“The worst thing about falling to pieces is that humans can do it so quietly.”
“The loneliest moment in someone’s life is when they are watching their whole world fall apart, and all they can do is stare blankly.”
F. Scott Fitzgerald
That is what I felt when I put these two quotes together for the first time.
Starkly absent of cynicism, pessimism or optimism.
Stripped of any hues of Life.
That’s what I felt.
I then sat back and said “whew, if I felt that … imagine how someone feels who actually writes these things.”
And maybe that is my point.
Most of us can only imagine how this starkness feels.
Most of us, at our worst, get only a glimpse of this starkness.
And, even then our stark is most likely not this stark.
Now, this kind of starkness doesn’t usually ‘just appear.’ In fact I would suggest this type of stark is an outcome of humans falling to pieces incredibly quietly.
I do know that starkness is difficult to express to someone who has never seen starkness.
I do know that there are most likely more people who, on the outside, are holding their shit together so well that most of us don’t even think to offer a ‘are you doing okay’ question.
I do know there are far more people who so quietly are falling apart than we believe.
So here’s the deal.
Falling apart is falling apart. What I mean by that is everything, and I mean everything, that falls apart makes some sound. You just have to listen closely enough to hear it.
No, now you’ve got me interested, I want to know
exactly what seems wrong to you, how something could
seem wrong to you. In what way do things get to be wrong?
Yeah. But. You have to listen closely for the sound one makes when they fall to pieces quietly.
It may be just a whisper of a sound. You may even confuse it for the rustle of falling leaves.
Quietly or not, as the pieces fall apart, they make a sound.
You just have to listen closely.
This gets even trickier. Let me go back to my ‘stark’ opening. If you have never truly experienced stark, it is difficult to see this kind of starkness.
You may get a sense of ‘something wrong’, but far too often we skate along the superficial surface of ‘something wrong’ assuming lack of depth or “not any starker than we have ever seen” and … well … we miss the true starkness.

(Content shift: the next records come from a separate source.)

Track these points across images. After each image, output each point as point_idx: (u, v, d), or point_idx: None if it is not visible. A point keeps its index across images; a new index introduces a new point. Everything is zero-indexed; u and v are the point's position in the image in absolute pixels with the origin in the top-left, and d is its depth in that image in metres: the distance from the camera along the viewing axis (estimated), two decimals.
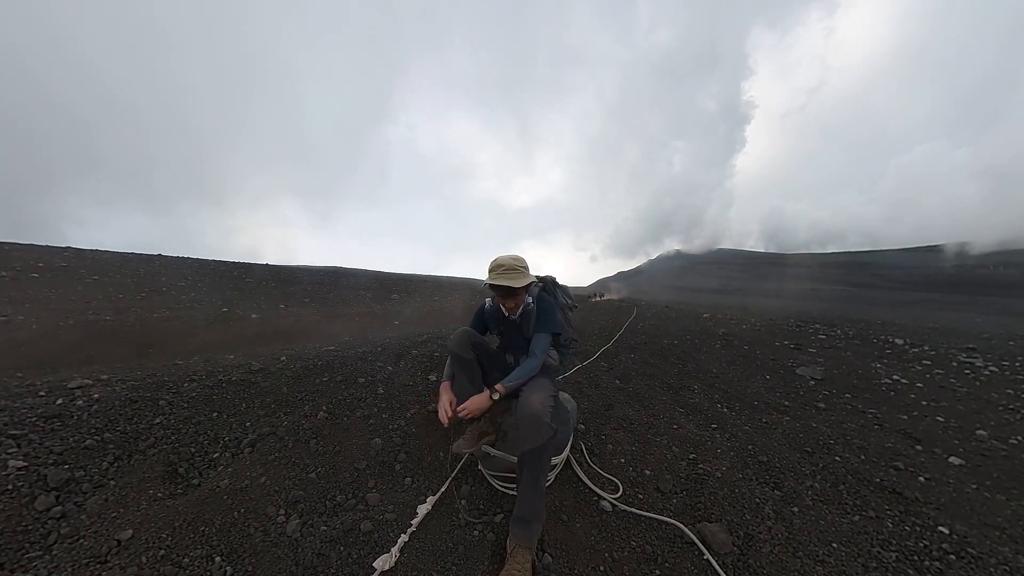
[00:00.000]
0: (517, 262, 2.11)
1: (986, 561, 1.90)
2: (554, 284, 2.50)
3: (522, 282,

What may sound like the rustle of some dead leaves on the ground may actually be the sound of some starkness we cannot even imagine.
The recognition of the true sound demands you take an interest in what is happening in the people’s lives around you. I am not suggesting empathy or compassion, just interest. By the way, what differentiates humans from other species isn’t opposable thumbs or the size of our brains, but rather compassion and an interest in humans – interest as in doing better, being better and just having a better life <and helping people be better if they are not>.

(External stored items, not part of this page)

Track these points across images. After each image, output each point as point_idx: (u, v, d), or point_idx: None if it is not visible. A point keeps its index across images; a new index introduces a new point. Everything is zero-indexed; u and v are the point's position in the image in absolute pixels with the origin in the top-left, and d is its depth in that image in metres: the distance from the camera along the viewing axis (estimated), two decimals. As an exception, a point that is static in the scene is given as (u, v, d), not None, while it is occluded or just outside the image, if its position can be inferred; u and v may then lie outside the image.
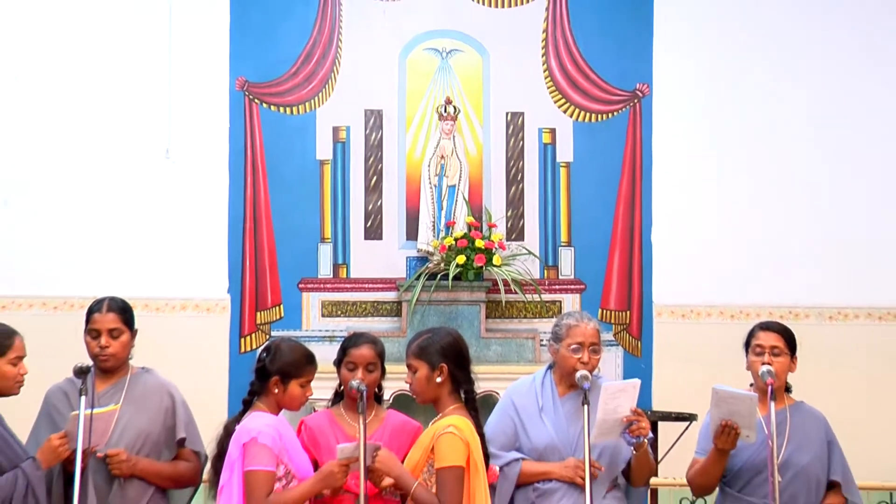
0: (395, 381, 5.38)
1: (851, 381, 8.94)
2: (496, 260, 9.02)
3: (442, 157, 9.47)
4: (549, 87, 9.59)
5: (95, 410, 4.34)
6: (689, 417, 7.04)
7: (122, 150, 9.33)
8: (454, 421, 4.35)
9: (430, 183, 9.46)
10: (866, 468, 6.01)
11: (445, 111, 9.50)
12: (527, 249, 9.48)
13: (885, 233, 9.46)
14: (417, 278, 9.00)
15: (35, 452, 4.53)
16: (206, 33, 9.42)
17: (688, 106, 9.57)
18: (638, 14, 9.58)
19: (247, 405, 4.52)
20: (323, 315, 9.42)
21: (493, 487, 4.55)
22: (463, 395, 4.48)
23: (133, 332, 4.83)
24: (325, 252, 9.50)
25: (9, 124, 9.30)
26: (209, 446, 4.62)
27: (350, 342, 4.75)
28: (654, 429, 6.45)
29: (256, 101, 9.48)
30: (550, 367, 4.91)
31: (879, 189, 9.51)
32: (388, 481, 4.35)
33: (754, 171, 9.51)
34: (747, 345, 4.97)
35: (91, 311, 4.78)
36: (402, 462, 4.41)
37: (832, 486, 4.89)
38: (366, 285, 9.45)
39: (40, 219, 9.28)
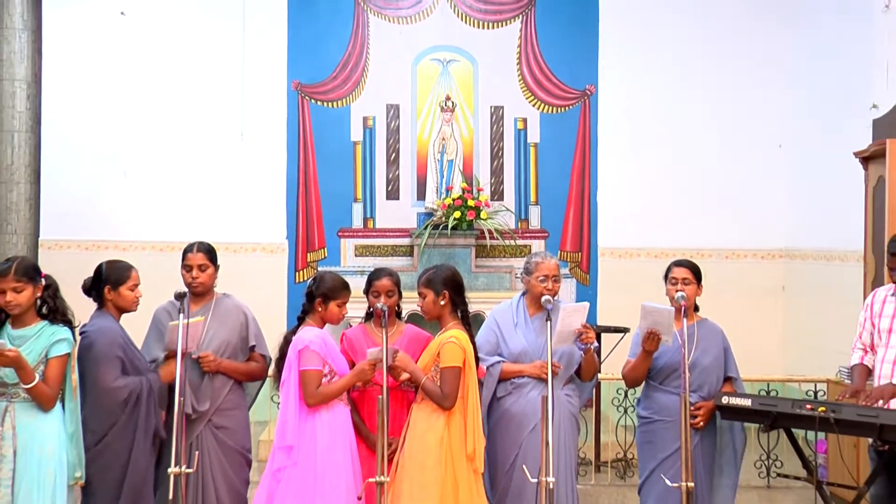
0: (409, 304, 5.35)
1: (741, 303, 8.95)
2: (483, 215, 9.04)
3: (443, 138, 9.49)
4: (521, 87, 9.55)
5: (191, 320, 4.34)
6: (624, 330, 7.03)
7: (208, 133, 9.37)
8: (454, 333, 4.34)
9: (434, 158, 9.49)
10: (750, 366, 6.01)
11: (446, 105, 9.50)
12: (506, 207, 9.49)
13: (766, 197, 9.46)
14: (425, 228, 9.00)
15: (147, 355, 4.56)
16: (270, 49, 9.42)
17: (623, 102, 9.54)
18: (587, 34, 9.54)
19: (300, 321, 4.50)
20: (356, 255, 9.43)
21: (481, 383, 4.55)
22: (459, 314, 4.46)
23: (216, 267, 4.80)
24: (358, 209, 9.50)
25: (127, 116, 9.33)
26: (273, 351, 4.61)
27: (374, 276, 4.71)
28: (598, 338, 6.45)
29: (307, 98, 9.44)
30: (523, 294, 4.88)
31: (763, 165, 9.49)
32: (404, 376, 4.35)
33: (672, 150, 9.50)
34: (666, 277, 4.93)
35: (186, 252, 4.75)
36: (416, 362, 4.41)
37: (727, 380, 4.89)
38: (387, 233, 9.46)
39: (150, 185, 9.33)
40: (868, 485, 4.78)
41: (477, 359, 4.42)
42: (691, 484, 4.20)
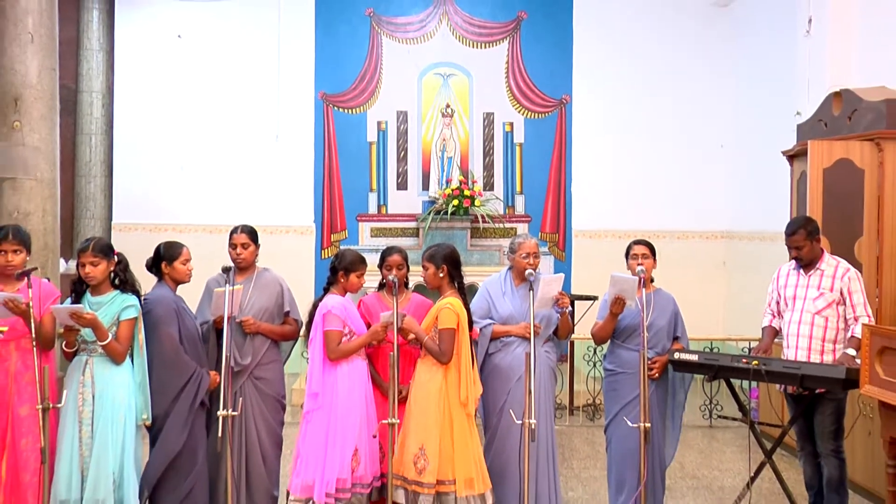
0: (416, 277, 5.31)
1: (690, 275, 8.96)
2: (477, 203, 9.02)
3: (443, 139, 9.47)
4: (509, 97, 9.52)
5: (234, 287, 4.32)
6: (594, 298, 7.01)
7: (249, 135, 9.38)
8: (450, 300, 4.31)
9: (436, 155, 9.47)
10: (697, 327, 6.00)
11: (446, 111, 9.49)
12: (495, 196, 9.49)
13: (710, 188, 9.45)
14: (428, 214, 8.99)
15: (200, 317, 4.54)
16: (300, 65, 9.40)
17: (593, 109, 9.53)
18: (563, 53, 9.53)
19: (326, 290, 4.48)
20: (371, 236, 9.43)
21: (476, 342, 4.54)
22: (456, 285, 4.44)
23: (257, 246, 4.76)
24: (373, 198, 9.49)
25: (183, 121, 9.34)
26: (304, 316, 4.60)
27: (386, 252, 4.68)
28: (572, 304, 6.40)
29: (331, 105, 9.42)
30: (510, 268, 4.87)
31: (708, 161, 9.48)
32: (411, 336, 4.34)
33: (634, 148, 9.51)
34: (627, 254, 4.91)
35: (232, 233, 4.71)
36: (420, 325, 4.40)
37: (677, 338, 4.88)
38: (397, 218, 9.46)
39: (202, 177, 9.35)
40: (791, 424, 4.82)
41: (471, 322, 4.41)
42: (648, 424, 4.22)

While, of course, we want it to be better for ourselves we don’t want it to suck for others. And we certainly don’t want anyone to have such a stark existence that their Life retains no color or, worse, no hope.
The difficulty in fulfilling this inner innate characteristic of ‘interest in others’ is the outer irate characteristic of Life. The outer is always angrily demanding you to focus on it and not the other humans occupying Life. This may not be selfishness, but it is often more self interest in a zero sum game world <where you bolt on a belief everyone is accountable for themselves and how they think>.
I am not suggesting running around listening to everyone’s whispers looking to save everyone.
I would suggest that the two quotes I used reminded me that saving a human, even just one, can sometimes be enough.
Just listen closely. The world can be really, really, noisy and falling apart can be really, really, quiet.
Humans can fall to pieces so quietly. And no human, even someone we really do not like much, deserves to have such a stark existence that, well, they can only stare blankly at their Life falling apart.